> Directions
Would it be possible to write out each entry below exactly, without the pictures?

> Dataset extract
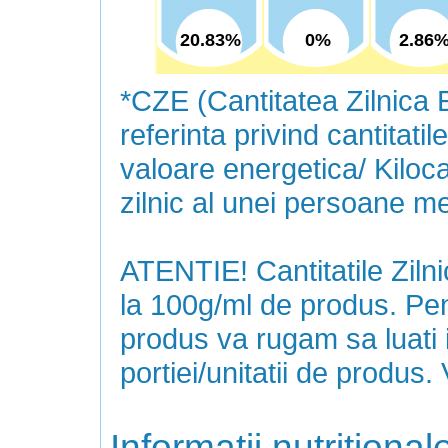
20.83%
0%
2.86
*CZE (Cantitatea Zilnica 
referinta privind cantitatile
valoare energetica/ Kiloca
zilnic al unei persoane med
ATENTIE!
Cantitatile Ziln
la 100g/ml de produs. Pent
produs va rugam sa luati 
portiei/unitatii de produs
Informatii nutritional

> Answer space
20.83%
0%
2.86
*CZE (Cantitatea Zilnica 
referinta privind cantitatile
valoare energetica/ Kiloca
zilnic al unei persoane med
ATENTIE!
Cantitatile Ziln
la 100g/ml de produs. Pent
produs va rugam sa luati 
portiei/unitatii de produs
Informatii nutritional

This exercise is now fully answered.